-- Source text follows --

The actual code is dstImage[pixelCoord] += ... bits around here. In this compute shader, each execution thread no longer maps to a completely separate pixel on screen! They just grab a bunch of rays to process, each with their own pixel location. It can (and often does) end up, that several threads at once process rays that hit the same pixel (think shadow & regular bounce ray for the same pixel; and also I run at 4 rays per pixel to get anti-aliasing…).

The dstImage[pixelCoord] += bit is not atomic at all, and presumably by optimizing the compute shader to be faster, the execution pattern of it started to be very different from before, and what was “subtle errors” turned into “whoa random garbage” now. Or that was my theory, which I haven’t 100% double checked :)

It seems that there’s no easy way to do atomic additions to floats on the GPU. You could implement that manually by doing a loop with an atomic compare/exchange, and maybe there are some GPU-specific shader extensions that for example would allow doing that for half-precision floats or somesuch. All that is “uhh sounds hard” in my book, so I decided to solve this problem by (mis)using the GPU rasterizer.

GPU rasterizer has a blending unit that can blend a lot of things, even if they hit the same locations on screen, and the results come out correctly! So in the bounce-processing compute shader, I don’t write anything into the output image; the shader only produces rays for the next bounce, and “splats” (pixel location + color) for the rasterizer to render later. The splats are also added into a buffer, which is then later on rendered as points.

-- Source text concluded --
-- Given entries follows --

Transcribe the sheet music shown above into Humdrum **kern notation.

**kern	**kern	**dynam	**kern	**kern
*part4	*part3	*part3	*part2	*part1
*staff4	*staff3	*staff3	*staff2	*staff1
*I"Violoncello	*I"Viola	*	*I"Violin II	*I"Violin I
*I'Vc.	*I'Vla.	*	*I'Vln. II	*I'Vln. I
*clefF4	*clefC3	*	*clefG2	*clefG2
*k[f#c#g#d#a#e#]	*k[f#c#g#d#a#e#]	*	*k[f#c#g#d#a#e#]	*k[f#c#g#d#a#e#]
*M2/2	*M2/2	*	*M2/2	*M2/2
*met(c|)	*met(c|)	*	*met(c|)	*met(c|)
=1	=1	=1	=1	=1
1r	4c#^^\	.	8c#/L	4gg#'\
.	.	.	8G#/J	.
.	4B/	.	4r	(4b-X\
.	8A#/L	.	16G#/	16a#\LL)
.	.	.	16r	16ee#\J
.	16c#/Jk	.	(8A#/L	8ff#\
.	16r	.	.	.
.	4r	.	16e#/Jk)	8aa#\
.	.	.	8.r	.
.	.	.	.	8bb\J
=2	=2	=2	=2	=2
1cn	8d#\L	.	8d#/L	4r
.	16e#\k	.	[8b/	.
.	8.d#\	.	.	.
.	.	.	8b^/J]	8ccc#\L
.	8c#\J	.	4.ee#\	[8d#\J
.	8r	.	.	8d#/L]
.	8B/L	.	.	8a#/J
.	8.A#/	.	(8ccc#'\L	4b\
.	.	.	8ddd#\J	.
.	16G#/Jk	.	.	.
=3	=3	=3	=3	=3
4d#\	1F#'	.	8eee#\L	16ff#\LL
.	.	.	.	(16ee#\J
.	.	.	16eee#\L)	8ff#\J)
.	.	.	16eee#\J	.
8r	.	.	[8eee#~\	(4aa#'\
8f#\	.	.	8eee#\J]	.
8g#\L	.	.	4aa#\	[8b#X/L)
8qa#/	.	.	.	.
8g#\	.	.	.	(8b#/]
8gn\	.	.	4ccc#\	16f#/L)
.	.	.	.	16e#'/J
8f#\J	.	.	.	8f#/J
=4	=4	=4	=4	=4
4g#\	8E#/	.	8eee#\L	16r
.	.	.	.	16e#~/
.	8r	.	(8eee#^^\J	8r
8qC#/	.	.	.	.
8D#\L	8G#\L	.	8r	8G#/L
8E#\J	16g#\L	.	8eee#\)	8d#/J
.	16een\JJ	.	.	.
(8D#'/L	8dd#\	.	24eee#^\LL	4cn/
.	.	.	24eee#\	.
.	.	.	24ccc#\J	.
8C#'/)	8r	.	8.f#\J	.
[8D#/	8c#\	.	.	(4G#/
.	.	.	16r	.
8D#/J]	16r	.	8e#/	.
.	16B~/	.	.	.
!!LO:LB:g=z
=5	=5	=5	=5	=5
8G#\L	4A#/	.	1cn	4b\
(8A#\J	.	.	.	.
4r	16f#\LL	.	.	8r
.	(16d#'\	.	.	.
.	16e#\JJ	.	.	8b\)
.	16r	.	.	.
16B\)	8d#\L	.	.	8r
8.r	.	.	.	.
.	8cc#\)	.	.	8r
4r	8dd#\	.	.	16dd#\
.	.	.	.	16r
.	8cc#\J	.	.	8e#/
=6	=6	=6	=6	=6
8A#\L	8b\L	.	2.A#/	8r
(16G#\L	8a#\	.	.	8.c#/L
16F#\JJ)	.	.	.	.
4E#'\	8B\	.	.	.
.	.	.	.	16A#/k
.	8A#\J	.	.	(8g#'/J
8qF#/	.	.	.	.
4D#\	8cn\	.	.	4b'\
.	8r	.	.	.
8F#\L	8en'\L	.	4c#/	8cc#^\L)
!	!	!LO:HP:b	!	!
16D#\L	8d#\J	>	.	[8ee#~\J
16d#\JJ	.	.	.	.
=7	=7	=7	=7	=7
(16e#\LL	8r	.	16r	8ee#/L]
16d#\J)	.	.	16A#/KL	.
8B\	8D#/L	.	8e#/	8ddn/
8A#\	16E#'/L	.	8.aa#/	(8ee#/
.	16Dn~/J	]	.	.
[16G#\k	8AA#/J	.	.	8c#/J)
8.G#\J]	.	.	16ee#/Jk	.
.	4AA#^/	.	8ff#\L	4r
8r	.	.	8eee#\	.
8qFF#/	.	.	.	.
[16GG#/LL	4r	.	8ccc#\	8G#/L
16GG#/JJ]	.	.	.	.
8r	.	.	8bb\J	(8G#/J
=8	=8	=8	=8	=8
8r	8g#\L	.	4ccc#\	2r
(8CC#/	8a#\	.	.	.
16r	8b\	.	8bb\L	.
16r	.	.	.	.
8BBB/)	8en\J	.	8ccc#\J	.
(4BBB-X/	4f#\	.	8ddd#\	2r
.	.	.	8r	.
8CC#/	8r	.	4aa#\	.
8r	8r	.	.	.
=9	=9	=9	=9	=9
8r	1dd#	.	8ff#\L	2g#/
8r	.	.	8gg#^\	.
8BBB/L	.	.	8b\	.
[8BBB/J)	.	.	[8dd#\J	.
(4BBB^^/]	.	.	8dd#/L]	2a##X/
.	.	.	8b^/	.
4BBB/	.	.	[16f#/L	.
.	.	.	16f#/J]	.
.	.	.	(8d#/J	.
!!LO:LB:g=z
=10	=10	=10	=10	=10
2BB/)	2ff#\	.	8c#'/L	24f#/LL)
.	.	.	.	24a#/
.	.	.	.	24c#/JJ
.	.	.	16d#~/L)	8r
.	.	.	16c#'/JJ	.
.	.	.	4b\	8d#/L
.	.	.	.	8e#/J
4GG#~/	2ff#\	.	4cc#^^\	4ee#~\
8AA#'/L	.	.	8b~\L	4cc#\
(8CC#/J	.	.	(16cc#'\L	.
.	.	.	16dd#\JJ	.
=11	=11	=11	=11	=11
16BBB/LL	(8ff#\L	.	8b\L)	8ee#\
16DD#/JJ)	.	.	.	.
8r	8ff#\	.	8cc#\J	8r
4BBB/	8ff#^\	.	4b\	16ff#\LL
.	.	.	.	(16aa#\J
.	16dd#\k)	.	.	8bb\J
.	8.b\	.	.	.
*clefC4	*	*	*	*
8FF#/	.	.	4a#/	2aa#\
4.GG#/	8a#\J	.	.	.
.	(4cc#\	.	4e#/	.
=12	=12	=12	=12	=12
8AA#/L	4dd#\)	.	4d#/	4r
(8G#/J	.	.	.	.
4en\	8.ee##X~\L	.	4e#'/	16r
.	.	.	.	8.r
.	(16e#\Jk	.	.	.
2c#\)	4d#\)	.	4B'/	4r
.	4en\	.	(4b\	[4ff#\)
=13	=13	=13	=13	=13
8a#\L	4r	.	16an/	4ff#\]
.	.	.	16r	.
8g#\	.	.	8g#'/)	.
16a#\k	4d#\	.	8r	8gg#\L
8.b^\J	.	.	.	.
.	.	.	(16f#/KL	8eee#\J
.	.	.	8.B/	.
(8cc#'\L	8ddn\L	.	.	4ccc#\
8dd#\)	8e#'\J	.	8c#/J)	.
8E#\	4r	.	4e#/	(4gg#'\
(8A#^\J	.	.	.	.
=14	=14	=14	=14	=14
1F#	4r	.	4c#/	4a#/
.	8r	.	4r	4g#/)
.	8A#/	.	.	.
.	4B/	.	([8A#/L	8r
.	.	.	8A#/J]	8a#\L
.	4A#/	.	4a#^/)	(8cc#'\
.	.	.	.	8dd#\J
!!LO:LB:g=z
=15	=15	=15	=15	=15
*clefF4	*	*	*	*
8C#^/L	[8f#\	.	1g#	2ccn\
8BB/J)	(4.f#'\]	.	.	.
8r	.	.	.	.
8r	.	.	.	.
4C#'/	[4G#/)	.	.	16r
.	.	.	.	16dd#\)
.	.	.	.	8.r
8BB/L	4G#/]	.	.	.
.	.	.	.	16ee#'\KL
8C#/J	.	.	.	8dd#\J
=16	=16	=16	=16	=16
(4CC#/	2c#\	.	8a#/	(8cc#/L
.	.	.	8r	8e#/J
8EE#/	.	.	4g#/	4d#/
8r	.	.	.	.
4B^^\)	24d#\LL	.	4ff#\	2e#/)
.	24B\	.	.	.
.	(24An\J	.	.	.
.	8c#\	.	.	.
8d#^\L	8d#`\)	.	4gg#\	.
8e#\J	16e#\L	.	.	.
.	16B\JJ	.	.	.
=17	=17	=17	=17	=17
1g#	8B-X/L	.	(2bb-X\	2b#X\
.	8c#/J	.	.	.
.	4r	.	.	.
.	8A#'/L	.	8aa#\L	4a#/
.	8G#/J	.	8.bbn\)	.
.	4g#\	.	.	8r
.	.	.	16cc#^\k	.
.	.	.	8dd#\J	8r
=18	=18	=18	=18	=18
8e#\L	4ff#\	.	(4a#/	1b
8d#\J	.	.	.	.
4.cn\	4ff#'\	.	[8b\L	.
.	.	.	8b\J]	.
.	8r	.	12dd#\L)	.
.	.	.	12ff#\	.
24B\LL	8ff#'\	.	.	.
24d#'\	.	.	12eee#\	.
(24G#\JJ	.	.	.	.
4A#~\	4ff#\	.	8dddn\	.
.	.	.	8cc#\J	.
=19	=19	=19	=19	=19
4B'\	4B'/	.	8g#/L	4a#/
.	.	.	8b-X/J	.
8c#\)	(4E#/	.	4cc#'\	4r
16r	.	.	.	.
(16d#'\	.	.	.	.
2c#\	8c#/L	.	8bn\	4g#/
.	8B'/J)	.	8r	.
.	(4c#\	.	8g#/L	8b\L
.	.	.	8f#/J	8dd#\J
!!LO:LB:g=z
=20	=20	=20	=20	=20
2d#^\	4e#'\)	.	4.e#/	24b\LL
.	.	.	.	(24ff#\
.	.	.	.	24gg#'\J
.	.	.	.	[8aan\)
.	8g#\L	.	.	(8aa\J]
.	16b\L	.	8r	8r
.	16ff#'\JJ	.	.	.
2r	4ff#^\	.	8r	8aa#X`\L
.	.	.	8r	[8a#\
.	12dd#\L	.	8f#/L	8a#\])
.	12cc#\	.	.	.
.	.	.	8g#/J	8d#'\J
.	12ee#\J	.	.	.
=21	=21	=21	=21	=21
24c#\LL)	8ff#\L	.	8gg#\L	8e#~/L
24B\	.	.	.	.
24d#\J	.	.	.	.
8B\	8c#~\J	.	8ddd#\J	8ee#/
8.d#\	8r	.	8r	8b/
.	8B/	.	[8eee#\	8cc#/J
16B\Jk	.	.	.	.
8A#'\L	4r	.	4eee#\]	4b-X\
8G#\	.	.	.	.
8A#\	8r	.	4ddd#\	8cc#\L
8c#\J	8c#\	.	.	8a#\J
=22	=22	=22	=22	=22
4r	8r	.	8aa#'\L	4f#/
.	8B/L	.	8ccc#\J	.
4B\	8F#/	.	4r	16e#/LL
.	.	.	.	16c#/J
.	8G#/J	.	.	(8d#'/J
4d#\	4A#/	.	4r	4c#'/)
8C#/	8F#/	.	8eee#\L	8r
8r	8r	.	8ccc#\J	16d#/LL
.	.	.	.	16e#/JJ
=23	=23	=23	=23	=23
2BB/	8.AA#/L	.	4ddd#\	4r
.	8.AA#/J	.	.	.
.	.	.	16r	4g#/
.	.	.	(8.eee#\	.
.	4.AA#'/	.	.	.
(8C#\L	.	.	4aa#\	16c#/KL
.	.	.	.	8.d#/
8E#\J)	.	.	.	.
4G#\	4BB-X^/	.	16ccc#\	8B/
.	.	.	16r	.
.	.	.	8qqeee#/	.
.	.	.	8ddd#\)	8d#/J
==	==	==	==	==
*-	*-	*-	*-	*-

-- Given entries concluded --

The task: Write out the passage on the compute shader verbatim, from "The actual code" up to and including "double checked :)".

Solution:
The actual code is dstImage[pixelCoord] += ... bits around here. In this compute shader, each execution thread no longer maps to a completely separate pixel on screen! They just grab a bunch of rays to process, each with their own pixel location. It can (and often does) end up, that several threads at once process rays that hit the same pixel (think shadow & regular bounce ray for the same pixel; and also I run at 4 rays per pixel to get anti-aliasing…).

The dstImage[pixelCoord] += bit is not atomic at all, and presumably by optimizing the compute shader to be faster, the execution pattern of it started to be very different from before, and what was “subtle errors” turned into “whoa random garbage” now. Or that was my theory, which I haven’t 100% double checked :)